-- Available data follows --

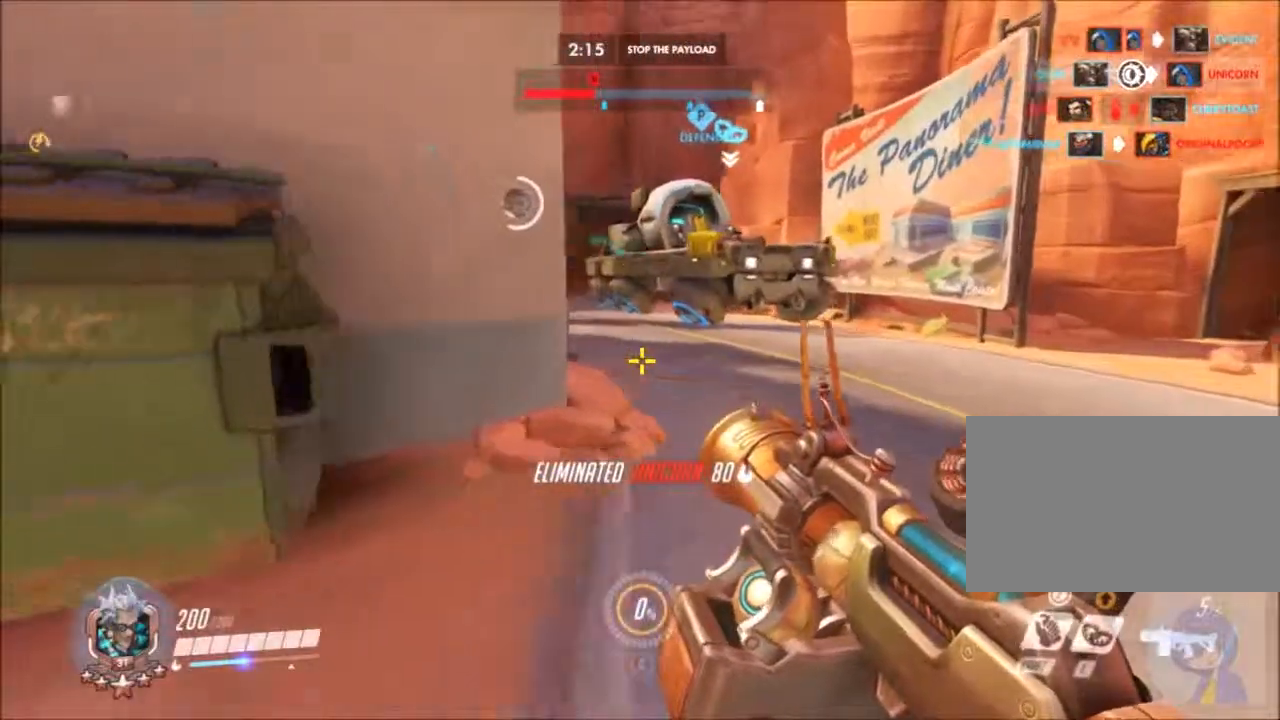
{"keys": ["d", "w"], "mouse": [], "events": [[67, "space", "down"], [250, "space", "up"]]}
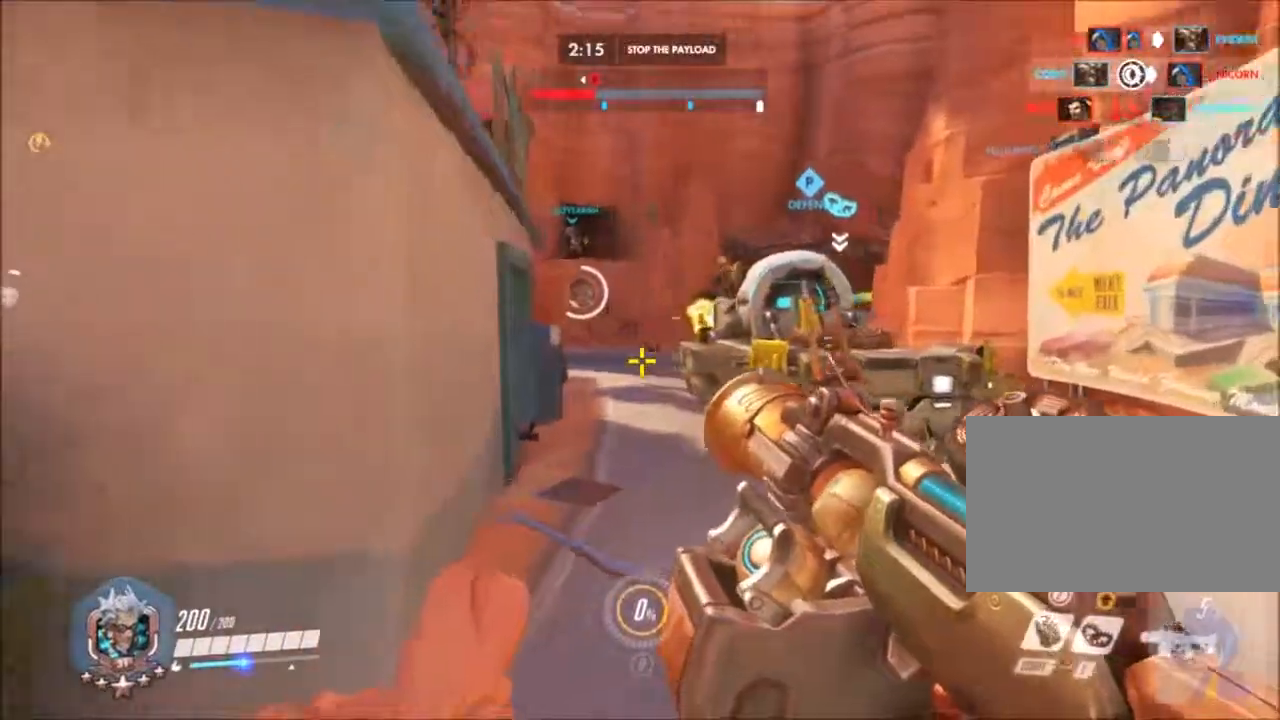
{"keys": ["d", "space", "w"], "mouse": [], "events": [[433, "space", "down"]]}
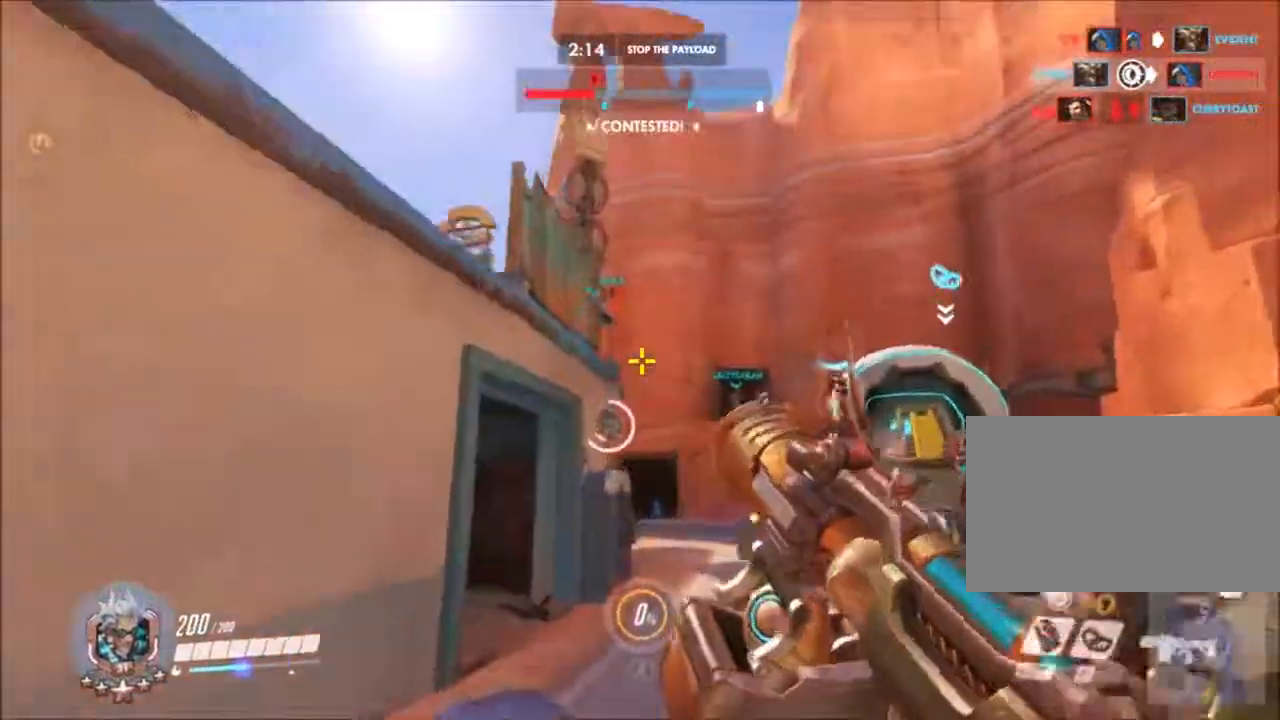
{"keys": ["d", "w"], "mouse": [], "events": [[150, "mouse_left", "down"], [183, "space", "up"], [233, "mouse_left", "up"]]}
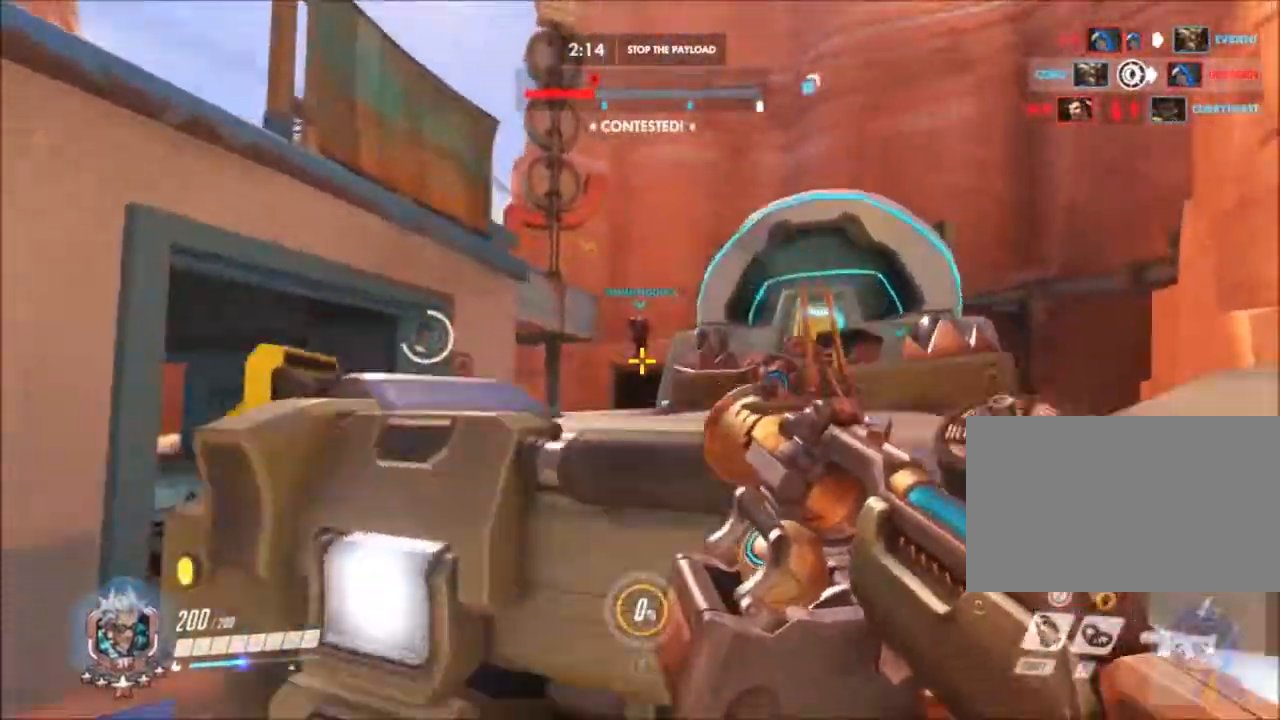
{"keys": ["d", "space"], "mouse": [], "events": [[200, "w", "up"], [433, "space", "down"]]}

-- Available data concluded --

→ Required work
When you copy the data, keep every line exact and leave out each picture.

→ Answer area
{"keys": ["d", "w"], "mouse": [], "events": [[67, "space", "down"], [250, "space", "up"]]}
{"keys": ["d", "space", "w"], "mouse": [], "events": [[433, "space", "down"]]}
{"keys": ["d", "w"], "mouse": [], "events": [[150, "mouse_left", "down"], [183, "space", "up"], [233, "mouse_left", "up"]]}
{"keys": ["d", "space"], "mouse": [], "events": [[200, "w", "up"], [433, "space", "down"]]}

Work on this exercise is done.